What is needed is an exact copy of the lines from the one containing "right shoulder: (746, 1783)" through the last line of the records below, with no pictures.

----- INFORMATION -----

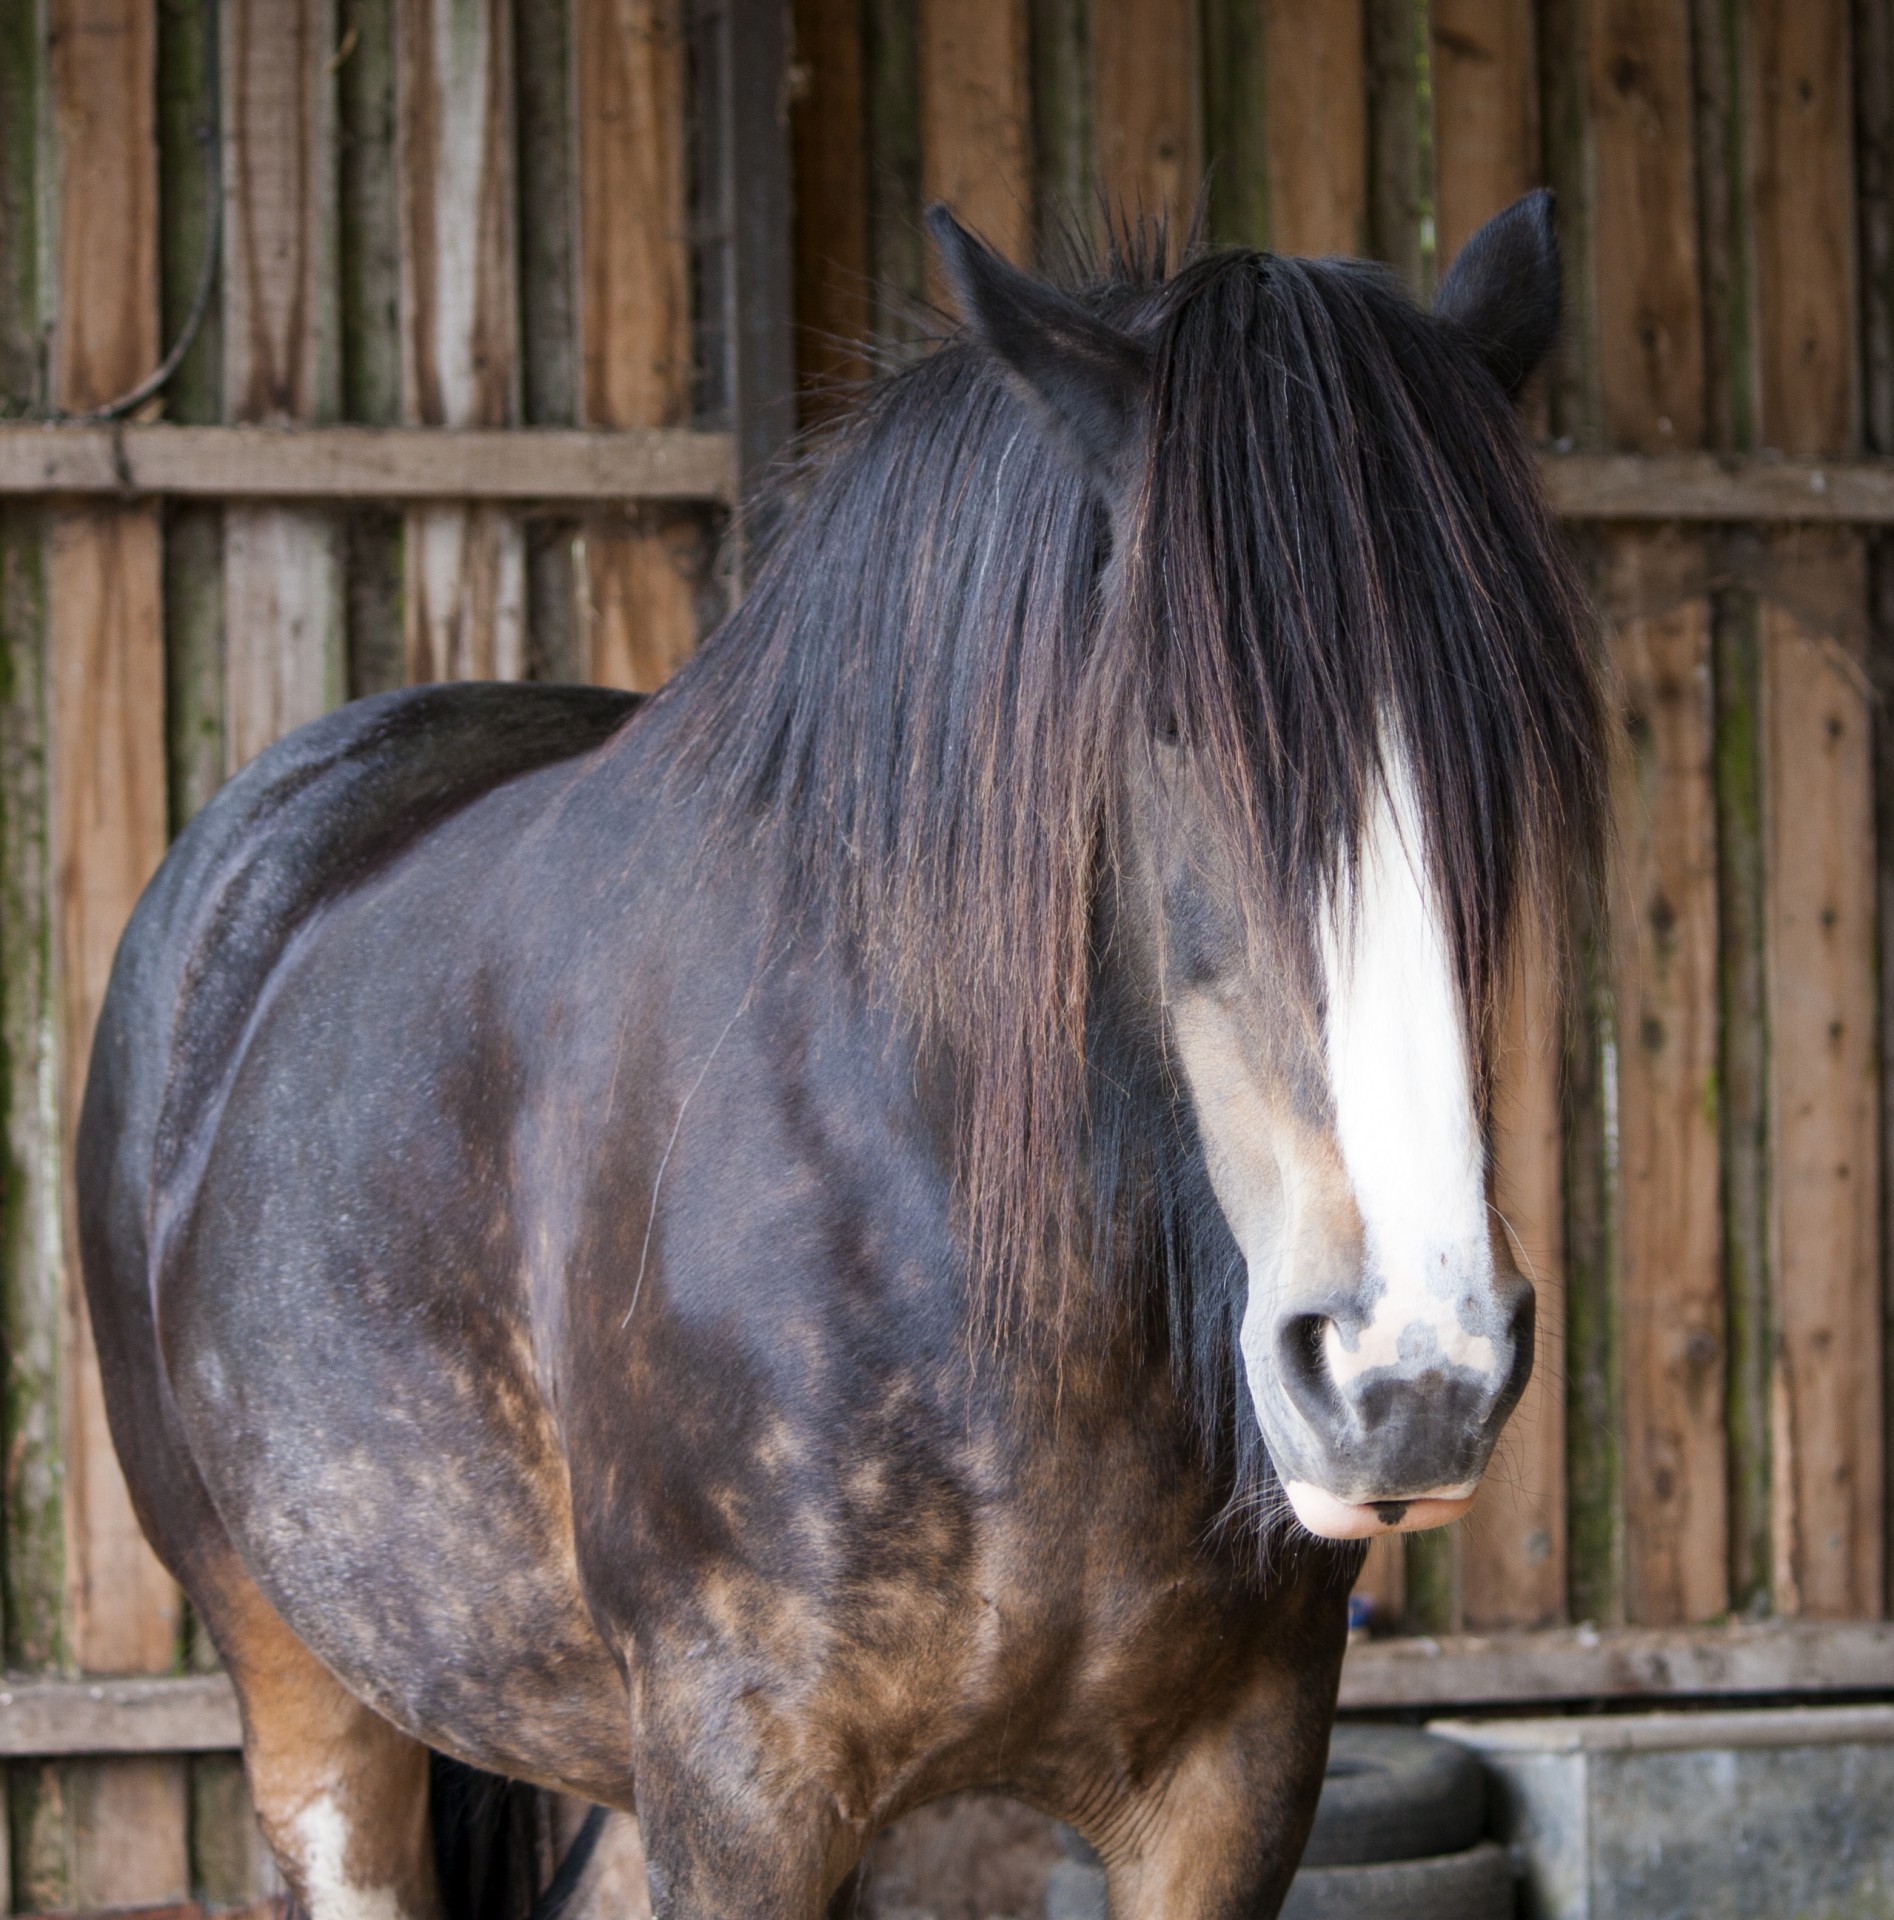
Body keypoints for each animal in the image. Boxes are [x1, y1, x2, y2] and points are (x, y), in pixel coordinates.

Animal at [81, 198, 1605, 1920]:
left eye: (1509, 741)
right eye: (1165, 718)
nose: (1411, 1373)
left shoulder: (1236, 1780)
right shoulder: (746, 1783)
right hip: (313, 1705)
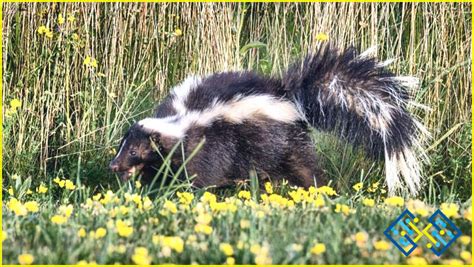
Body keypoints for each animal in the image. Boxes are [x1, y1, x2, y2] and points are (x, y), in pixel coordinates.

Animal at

-----

▶ _SOLVED EXERCISE_
right shoulder: (746, 1783)
right hip: (313, 1705)
Body keypoints for each animal in the image. Boxes are [x1, y1, x2, y2] and points are (x, y), in pixel coordinates.

Animal at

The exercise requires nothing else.